The invasive species came to the United States from Asia and has been known to eat Ash trees from the inside out. Michael Klitzing, CEO of Carmel Clay Parks and Rec, says the beetles hit the 40 acres west of West Park some years ago.
“Some of the trees are so compromised that a windstorm could actually cause the entire tree to fall,” Klitzing said, giving 24-Hour News 8 a tour of the park and the forest.
Klitzing explained his department is embarking on a $30 million, five- to seven-year development plan for West Park that includes building an 8,000-square-foot community center, new nature trails, an additional parking lot and an adventure low ropes course and playground in the woods. To do that, Klitzing says they’ll need to do a lot of ash borer spring cleaning.
“Five hundred trees is a lot of trees, and obviously we prefer to plan trees and preserve trees as opposed to take them out,” he said. “We have a playground that’s going to be incorporated into the woods.
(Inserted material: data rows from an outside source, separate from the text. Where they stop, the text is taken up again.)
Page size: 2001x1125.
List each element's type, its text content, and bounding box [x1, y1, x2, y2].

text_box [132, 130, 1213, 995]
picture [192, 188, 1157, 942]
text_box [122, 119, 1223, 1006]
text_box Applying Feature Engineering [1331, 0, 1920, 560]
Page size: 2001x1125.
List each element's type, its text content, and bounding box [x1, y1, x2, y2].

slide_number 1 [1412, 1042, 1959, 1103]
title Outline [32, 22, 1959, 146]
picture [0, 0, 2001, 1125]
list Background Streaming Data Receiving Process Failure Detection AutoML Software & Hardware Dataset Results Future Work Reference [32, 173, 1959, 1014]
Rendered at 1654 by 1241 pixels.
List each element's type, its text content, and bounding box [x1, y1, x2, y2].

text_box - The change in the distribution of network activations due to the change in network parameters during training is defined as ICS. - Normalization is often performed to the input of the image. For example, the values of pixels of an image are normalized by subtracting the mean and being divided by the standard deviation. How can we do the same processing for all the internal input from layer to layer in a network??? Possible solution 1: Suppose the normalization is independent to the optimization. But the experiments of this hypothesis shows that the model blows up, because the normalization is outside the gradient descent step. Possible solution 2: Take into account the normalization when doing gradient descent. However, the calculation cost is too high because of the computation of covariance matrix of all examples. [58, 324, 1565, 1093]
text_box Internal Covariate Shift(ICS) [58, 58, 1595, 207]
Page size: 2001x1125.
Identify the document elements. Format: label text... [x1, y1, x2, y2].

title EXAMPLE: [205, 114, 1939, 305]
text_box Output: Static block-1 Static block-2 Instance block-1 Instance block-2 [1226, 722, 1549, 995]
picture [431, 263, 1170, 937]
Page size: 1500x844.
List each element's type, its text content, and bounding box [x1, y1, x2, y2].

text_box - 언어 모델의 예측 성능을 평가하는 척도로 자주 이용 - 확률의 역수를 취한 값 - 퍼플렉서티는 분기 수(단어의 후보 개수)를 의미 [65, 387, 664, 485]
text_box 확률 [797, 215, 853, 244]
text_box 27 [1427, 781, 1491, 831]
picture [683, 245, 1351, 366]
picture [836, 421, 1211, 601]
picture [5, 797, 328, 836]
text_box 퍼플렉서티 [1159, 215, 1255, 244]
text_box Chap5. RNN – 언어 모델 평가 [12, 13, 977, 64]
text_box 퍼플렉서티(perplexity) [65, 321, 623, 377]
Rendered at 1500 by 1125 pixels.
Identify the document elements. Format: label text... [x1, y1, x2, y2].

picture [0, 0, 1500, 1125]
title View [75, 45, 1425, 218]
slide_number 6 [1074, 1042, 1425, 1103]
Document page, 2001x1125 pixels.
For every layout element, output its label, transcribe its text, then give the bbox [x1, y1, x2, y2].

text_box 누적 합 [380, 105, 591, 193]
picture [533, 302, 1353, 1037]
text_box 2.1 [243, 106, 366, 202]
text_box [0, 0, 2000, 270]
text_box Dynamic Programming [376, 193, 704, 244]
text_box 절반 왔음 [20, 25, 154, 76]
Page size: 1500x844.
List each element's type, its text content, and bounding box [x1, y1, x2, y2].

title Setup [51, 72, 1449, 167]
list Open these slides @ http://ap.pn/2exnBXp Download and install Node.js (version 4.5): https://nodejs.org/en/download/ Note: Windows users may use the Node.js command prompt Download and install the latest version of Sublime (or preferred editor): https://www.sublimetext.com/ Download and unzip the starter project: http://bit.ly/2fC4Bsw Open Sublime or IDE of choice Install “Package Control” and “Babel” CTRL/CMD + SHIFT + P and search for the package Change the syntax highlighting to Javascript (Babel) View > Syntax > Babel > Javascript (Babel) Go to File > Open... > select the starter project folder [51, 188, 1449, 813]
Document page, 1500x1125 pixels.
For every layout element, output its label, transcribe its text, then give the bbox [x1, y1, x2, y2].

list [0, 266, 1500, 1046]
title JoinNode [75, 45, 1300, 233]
We don’t want to have a tree that’s at risk of falling on a kid or a member of the public on the playground.”
The forest has 2,000 documented trees, so the project will clear 25 percent of the forest. Klitzing says the department does not plan on planting new trees but will use the space to forge new trails through the woods for park visitors. He also says the parks department has done their due diligence, calling in outside experts to confirm the 500 trees already dead or infected.
“Ash declines really quickly after an Emerald ash bore kill. It gets brittle,” explained Joe Rainwater, a certified arborist, already working on felling trees Monday afternoon.
“We could take a walk through the woods; you’d see things that are 10-, 12-, 16-inch diameter that have just broken and fallen in the time between when we came and initially looked and we started our work here. We don’t want anybody playing in here with that kind of weight just waiting to fall.”
Unfortunately, when Rainwater showed up at the West Park forest today, he discovered hundreds of additional trees had been marked with the same distinct pink paint professional crews used earlier.
“We have had a problem with vandalism,” Rainwater said. “Somebody came in and marked a bunch of trees that weren’t a part of the contract, so I’m going to go through one at a time as I cut and verify I’m getting the right trees.”
Rainwater says kids will be kids, but he is already putting in extra time to keep to the city’s schedule of clearing the 500 trees by March 31.
If all goes as planned, the multi-purpose community center and wooded playground should be complete by spring of 2019, with the remaining developments to follow in the following four to six years.